Nicholas Tong Nicholas Tong - 1 month ago 10
C# Question

Optimal solution to balancing out a set of numbers

So I'm writing for a side project and trying to optimise:

Given a set of n numbers (e.g. [4, 10, 15, 25, 3]), we want to make each number be roughly the same within a given tolerance (i.e. if we wanted exact, then it should be 11.4 in the above example).

We can add/remove from one and add to another. For example, we can -5 from [3] and +5 to [1] which would give us [9, 10, 10, 25, 3].

The constraint that I have is that we want the minimal number of "transfers" between each number (e.g. if we do -3.6 from [3], then it counts as one "transfer").

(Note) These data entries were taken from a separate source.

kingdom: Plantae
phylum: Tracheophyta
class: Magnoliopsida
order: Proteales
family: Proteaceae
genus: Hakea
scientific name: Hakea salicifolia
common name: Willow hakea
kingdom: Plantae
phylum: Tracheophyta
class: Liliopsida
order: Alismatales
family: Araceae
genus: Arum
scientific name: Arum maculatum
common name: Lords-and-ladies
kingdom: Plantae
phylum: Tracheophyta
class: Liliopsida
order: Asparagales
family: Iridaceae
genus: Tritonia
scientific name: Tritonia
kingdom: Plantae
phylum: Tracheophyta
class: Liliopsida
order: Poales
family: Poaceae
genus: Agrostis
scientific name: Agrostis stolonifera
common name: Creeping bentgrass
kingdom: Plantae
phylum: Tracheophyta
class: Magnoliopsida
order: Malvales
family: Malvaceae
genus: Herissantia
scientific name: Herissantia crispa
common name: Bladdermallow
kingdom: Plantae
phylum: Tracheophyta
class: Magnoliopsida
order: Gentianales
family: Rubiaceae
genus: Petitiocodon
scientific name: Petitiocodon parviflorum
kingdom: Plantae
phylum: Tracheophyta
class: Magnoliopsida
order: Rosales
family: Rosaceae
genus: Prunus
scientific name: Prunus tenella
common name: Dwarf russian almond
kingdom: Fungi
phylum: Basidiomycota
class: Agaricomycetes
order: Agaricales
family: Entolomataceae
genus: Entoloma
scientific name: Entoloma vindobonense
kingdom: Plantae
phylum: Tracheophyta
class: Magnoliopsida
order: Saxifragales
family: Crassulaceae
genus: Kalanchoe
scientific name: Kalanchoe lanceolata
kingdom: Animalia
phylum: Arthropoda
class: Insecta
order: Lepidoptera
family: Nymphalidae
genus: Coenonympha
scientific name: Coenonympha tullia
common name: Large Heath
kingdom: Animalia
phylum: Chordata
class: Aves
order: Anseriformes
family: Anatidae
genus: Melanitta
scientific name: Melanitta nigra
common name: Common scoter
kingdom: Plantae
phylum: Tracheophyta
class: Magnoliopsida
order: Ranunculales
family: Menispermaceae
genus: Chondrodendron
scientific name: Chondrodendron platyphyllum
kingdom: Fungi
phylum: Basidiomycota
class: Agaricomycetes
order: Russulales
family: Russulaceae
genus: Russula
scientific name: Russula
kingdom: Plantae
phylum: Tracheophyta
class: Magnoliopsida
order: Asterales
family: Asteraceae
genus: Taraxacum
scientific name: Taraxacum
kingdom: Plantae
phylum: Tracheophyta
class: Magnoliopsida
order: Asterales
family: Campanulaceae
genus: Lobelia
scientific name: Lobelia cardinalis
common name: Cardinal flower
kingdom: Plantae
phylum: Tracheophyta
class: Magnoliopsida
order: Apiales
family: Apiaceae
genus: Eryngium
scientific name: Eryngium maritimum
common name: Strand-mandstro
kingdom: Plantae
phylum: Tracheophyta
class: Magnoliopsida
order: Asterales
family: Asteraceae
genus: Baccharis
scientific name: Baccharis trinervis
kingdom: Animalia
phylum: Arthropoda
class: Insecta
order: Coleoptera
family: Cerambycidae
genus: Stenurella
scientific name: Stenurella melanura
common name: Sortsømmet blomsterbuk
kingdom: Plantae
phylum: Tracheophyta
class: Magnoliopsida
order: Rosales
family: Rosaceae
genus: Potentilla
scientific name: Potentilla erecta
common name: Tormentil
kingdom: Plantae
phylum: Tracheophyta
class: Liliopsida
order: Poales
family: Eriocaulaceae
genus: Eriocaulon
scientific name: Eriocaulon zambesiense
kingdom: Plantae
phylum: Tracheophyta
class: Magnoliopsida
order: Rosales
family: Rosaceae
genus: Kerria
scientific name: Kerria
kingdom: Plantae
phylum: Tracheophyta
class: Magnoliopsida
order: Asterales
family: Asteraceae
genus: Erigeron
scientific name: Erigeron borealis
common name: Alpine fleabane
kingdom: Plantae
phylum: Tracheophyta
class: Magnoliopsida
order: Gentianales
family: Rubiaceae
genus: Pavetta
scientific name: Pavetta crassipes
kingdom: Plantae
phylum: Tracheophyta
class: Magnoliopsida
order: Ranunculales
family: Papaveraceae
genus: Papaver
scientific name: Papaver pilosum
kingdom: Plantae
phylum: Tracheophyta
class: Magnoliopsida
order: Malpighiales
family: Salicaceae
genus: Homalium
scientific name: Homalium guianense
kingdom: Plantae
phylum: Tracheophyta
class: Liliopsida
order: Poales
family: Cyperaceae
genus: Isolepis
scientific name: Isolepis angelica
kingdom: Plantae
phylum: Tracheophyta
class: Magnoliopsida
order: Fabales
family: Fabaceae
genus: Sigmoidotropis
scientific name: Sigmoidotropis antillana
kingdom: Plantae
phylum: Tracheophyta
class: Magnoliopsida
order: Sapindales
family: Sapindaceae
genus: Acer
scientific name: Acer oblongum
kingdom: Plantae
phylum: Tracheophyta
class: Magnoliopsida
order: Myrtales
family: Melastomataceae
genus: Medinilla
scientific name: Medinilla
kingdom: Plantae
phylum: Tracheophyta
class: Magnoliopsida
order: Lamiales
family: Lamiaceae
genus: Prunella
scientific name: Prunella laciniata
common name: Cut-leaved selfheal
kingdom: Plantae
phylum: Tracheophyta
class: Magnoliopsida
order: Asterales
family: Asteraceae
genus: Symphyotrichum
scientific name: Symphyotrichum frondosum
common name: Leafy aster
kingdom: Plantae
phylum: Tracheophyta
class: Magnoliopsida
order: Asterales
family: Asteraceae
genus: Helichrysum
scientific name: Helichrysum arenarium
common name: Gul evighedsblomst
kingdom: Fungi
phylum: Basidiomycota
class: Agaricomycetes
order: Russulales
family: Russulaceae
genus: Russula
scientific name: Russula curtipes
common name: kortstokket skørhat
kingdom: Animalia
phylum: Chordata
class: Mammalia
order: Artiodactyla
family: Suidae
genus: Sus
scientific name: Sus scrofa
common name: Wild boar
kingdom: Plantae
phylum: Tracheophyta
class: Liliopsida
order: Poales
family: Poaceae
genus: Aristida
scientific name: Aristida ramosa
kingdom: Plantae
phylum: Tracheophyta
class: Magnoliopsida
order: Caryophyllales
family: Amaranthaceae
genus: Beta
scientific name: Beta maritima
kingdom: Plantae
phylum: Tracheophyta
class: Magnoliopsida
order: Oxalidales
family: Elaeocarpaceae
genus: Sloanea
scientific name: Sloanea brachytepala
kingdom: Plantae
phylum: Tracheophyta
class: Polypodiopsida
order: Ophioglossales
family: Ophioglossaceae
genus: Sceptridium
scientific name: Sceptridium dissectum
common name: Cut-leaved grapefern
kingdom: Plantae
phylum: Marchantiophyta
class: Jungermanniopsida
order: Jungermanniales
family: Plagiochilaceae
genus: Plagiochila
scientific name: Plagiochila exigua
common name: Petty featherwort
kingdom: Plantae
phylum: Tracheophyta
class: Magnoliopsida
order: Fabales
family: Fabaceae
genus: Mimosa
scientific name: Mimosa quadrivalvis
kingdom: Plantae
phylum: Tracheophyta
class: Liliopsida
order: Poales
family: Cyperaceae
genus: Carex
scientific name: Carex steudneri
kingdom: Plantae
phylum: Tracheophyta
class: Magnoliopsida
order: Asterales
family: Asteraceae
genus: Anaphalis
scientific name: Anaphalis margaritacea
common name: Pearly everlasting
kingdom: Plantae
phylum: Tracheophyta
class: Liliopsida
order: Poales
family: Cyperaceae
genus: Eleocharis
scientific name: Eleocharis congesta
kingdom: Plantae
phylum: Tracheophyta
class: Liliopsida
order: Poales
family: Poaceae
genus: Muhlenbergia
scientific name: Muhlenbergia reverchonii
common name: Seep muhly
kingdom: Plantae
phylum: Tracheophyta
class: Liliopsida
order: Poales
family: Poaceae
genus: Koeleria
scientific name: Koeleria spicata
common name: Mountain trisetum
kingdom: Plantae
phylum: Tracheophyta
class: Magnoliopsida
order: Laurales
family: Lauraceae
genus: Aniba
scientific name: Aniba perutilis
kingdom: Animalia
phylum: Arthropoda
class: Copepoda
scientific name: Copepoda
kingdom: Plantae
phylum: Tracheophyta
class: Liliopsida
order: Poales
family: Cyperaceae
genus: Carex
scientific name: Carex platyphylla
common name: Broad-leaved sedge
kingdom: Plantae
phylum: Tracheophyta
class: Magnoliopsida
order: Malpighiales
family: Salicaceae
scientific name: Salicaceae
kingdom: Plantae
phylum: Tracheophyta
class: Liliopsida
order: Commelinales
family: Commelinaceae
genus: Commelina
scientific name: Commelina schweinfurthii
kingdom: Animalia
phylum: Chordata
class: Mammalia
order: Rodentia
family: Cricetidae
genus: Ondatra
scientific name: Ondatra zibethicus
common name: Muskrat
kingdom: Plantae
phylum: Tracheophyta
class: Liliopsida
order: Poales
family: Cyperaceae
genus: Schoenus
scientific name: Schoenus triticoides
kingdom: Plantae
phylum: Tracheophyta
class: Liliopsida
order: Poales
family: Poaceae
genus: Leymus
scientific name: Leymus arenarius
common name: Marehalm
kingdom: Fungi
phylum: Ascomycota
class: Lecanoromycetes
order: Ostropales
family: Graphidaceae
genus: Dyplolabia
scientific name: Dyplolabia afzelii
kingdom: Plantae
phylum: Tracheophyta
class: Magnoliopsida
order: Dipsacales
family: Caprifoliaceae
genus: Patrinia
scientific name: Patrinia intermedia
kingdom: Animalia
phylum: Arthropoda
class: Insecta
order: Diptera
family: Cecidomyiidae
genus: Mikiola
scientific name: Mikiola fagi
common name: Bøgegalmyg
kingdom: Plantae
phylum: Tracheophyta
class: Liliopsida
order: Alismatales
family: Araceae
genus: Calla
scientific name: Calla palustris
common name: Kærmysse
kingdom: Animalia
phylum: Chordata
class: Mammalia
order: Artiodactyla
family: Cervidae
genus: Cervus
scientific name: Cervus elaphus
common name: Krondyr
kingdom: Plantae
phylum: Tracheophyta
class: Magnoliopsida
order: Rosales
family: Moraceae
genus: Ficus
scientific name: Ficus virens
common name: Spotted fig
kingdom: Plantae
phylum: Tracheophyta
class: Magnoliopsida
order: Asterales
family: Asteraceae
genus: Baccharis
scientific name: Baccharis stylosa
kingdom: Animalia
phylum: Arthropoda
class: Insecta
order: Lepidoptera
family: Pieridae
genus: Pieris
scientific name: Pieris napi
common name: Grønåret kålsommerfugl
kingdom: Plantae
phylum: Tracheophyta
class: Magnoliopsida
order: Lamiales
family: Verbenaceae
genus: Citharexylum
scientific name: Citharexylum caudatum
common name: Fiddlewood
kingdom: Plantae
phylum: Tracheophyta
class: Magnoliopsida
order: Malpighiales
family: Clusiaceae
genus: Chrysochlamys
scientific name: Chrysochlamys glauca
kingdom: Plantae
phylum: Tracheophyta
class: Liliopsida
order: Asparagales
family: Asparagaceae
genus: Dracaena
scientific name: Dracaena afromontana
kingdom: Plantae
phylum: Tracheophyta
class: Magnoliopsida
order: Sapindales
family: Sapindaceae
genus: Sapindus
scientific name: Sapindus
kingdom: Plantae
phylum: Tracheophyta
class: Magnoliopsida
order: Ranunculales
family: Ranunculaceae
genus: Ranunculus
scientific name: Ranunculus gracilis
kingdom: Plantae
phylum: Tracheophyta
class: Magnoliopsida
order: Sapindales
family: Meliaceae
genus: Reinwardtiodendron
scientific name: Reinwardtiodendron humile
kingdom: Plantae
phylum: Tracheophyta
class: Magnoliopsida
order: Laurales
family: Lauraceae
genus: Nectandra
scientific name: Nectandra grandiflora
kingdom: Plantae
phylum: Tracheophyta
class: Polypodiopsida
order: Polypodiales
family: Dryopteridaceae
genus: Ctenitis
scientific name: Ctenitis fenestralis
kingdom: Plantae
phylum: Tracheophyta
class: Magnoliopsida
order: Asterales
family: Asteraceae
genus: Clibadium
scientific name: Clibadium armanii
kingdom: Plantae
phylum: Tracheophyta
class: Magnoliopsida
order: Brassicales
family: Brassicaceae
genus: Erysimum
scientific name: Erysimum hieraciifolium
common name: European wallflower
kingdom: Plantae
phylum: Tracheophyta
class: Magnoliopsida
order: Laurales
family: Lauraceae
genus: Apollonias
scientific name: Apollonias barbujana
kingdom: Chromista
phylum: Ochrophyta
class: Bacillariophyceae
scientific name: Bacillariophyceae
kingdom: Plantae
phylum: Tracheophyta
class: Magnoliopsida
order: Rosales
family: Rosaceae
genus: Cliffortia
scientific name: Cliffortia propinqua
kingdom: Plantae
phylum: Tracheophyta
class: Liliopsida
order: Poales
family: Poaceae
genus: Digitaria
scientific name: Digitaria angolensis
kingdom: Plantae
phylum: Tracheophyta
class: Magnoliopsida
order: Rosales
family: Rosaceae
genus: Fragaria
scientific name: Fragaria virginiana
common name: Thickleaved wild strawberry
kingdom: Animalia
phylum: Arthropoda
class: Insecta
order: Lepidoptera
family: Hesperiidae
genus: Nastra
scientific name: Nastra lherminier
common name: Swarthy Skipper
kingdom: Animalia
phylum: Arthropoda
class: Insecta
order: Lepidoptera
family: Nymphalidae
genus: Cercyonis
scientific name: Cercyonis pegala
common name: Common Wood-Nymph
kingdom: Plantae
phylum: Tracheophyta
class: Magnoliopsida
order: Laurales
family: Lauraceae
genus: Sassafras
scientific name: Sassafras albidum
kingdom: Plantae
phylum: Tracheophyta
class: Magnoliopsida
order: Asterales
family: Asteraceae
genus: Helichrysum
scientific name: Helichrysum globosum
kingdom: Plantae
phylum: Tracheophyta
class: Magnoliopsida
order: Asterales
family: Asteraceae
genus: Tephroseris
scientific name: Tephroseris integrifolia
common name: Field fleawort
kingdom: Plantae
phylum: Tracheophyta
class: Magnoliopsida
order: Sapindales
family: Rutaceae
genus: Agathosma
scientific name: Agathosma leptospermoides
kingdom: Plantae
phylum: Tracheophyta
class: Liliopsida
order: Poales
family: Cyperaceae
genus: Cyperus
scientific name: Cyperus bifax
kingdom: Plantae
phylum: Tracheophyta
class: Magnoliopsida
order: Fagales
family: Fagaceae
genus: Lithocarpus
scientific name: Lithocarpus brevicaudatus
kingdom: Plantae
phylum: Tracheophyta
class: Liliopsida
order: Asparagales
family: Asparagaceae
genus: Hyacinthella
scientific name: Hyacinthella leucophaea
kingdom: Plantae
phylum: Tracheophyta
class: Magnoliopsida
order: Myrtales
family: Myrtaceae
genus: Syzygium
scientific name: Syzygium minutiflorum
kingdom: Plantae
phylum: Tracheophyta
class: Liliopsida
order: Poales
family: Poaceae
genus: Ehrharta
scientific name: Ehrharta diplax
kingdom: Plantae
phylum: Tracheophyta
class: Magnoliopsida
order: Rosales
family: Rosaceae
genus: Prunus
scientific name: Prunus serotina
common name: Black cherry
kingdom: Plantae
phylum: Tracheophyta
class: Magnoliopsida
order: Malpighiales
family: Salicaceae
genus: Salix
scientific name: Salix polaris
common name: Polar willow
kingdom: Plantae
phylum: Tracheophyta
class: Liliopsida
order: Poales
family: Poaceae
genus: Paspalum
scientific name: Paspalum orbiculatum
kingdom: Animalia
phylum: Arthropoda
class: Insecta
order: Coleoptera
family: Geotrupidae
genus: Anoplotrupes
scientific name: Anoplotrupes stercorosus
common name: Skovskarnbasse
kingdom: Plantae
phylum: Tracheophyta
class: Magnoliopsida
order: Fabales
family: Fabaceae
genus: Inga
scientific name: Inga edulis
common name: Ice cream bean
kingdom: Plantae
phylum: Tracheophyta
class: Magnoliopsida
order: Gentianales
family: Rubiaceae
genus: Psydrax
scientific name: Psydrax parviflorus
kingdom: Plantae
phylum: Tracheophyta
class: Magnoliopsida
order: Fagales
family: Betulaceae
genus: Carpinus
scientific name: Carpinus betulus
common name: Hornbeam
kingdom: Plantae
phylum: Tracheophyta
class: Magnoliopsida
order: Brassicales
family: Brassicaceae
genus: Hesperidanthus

Not fussed about performance (most I can see it going to is a set of 50 numbers max) but really want to keep the transfers to a minimum.

We can assume the tolerance is +/- 1 to start but can dynamically change.

Answer Source

The goal of the algorithm is to make sure that each of the numbers in the list are roughly the same within a given tolerance. Thus, if the tolerance is zero, all the numbers must be equal to the average of all the values in the list (which will remain constant throughout the algorithm). Taking in account the tolerance, all numbers in the list must belong to the inclusive interval [average - 0.5*TOLERANCE, average + 0.5*TOLERANCE].

The main iteration of the algorithm involves retrieving the maximum and minimum values and "transferring" just enough from the maximum to the minimum so that the value furthest from the average (this can be either the minimum or the maximum) falls in the required interval. This process iterates till the maximum and minimum values are not more than TOLERANCE units away from each other.

Pseudocode for the algorithm will look as follows:

target = average of the values in the list

while dist(max, min) > TOLERANCE
    x = maximum of dist(max, target) and dist(min, target)
    transfer (x - 0.5*TOLERANCE) units from maximum into minimum

dist(a, b) can be defined simply as abs(a - b)

This algorithm runs in about O(n^2) time on average, requiring a bit more than n iterations, where n is the number of values.

This algorithm requires less than half the number of iterations the naive sub-optimal approach of averaging out only the minimum and maximum values in each iteration takes.